Solved – Relu vs Sigmoid vs Softmax as hidden layer neurons

conv-neural-networkmachine learningneural networkssigmoid-curvetensorflow

I was playing with a simple Neural Network with only one hidden layer, by Tensorflow, and then I tried different activations for the hidden layer:

  • Relu
  • Sigmoid
  • Softmax (well, usually softmax is used in the last layer..)

Relu gives the best train accuracy & validation accuracy. I am not sure how to explain this.

We know that Relu has good qualities, such as sparsity, such as no-gradient-vanishing, etc, but

Q: is Relu neuron in general better than sigmoid/softmax neurons ?
Should we almost always use Relu neurons in NN (or even CNN) ?

I thought a more complex neuron would introduce better result, at least train accuracy if we worry about overfitting.

Thanks
PS: The code basically is from "Udacity-Machine learning -assignment2", which is recognition of notMNIST using a simple 1-hidden-layer-NN.

batch_size = 128
graph = tf.Graph()
with graph.as_default():
  # Input data. 
  tf_train_dataset = tf.placeholder(tf.float32, shape=(batch_size, image_size * image_size))
  tf_train_labels = tf.placeholder(tf.float32, shape=(batch_size, num_labels))
  tf_valid_dataset = tf.constant(valid_dataset)
  tf_test_dataset = tf.constant(test_dataset)

  # hidden layer
  hidden_nodes = 1024
  hidden_weights = tf.Variable( tf.truncated_normal([image_size * image_size, hidden_nodes]) )
  hidden_biases = tf.Variable( tf.zeros([hidden_nodes]))
  hidden_layer = **tf.nn.relu**( tf.matmul( tf_train_dataset, hidden_weights) + hidden_biases)

  # Variables.
  weights = tf.Variable( tf.truncated_normal([hidden_nodes, num_labels])) 
  biases = tf.Variable(tf.zeros([num_labels]))

  # Training computation.
  logits = tf.matmul(hidden_layer, weights) + biases
  loss = tf.reduce_mean( tf.nn.softmax_cross_entropy_with_logits(logits, tf_train_labels) )

  # Optimizer.
  optimizer = tf.train.GradientDescentOptimizer(0.5).minimize(loss)
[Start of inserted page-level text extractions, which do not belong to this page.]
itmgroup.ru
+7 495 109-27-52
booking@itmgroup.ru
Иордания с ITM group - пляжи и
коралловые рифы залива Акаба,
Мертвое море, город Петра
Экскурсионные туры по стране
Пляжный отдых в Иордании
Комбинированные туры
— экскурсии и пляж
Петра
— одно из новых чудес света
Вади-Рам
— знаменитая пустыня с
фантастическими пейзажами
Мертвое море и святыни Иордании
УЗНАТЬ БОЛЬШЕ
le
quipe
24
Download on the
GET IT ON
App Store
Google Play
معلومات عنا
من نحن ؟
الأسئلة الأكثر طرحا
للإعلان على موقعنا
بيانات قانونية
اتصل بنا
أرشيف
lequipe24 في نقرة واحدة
  # Predictions for the training, validation, and test data.
  train_prediction = tf.nn.softmax(logits)
  valid_relu = **tf.nn.relu**(  tf.matmul(tf_valid_dataset, hidden_weights) + hidden_biases)
  valid_prediction = tf.nn.softmax( tf.matmul(valid_relu, weights) + biases) 

  test_relu = **tf.nn.relu**( tf.matmul( tf_test_dataset, hidden_weights) + hidden_biases)
  test_prediction = tf.nn.softmax(tf.matmul(test_relu, weights) + biases)

Best Answer

In addition to @Bhagyesh_Vikani:

  • Relu behaves close to a linear unit
  • Relu is like a switch for linearity. If you don't need it, you "switch" it off. If you need it, you "switch" it on. Thus, we get the linearity benefits but reserve ourself an option of not using it altogther.
  • The derivative is 1 when it's active. The second derivative of the function is 0 almost everywhere. Thus, it's a very simple function. That makes optimisation much easier.
  • The gradient is large whenever you want it be and never saturate

There are also generalisations of rectified linear units. Rectified linear units and its generalisations are based on the principle that linear models are easier to optimize.
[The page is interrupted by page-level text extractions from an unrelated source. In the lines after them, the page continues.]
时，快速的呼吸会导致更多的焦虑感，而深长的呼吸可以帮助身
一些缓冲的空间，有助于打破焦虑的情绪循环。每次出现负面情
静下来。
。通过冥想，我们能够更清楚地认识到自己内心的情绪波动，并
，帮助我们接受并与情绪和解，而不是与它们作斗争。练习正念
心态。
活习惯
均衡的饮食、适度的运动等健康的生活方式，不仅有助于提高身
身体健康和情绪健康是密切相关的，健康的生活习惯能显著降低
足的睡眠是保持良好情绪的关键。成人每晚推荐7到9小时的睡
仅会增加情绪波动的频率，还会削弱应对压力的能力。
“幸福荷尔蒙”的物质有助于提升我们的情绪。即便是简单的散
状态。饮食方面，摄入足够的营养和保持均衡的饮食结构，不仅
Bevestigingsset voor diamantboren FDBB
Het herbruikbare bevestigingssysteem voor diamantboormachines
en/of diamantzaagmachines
Both sigmoid/softmax are discouraged (chapter 6: Ian Goodfellow) for vanilla feedforward implementation. They are more useful for recurrent networks, probabilistic models, and some autoencoders have additional requirements that rule out the use of piecewise linear activation functions.

If you have a simple NN (that's the question), Relu is your first preference.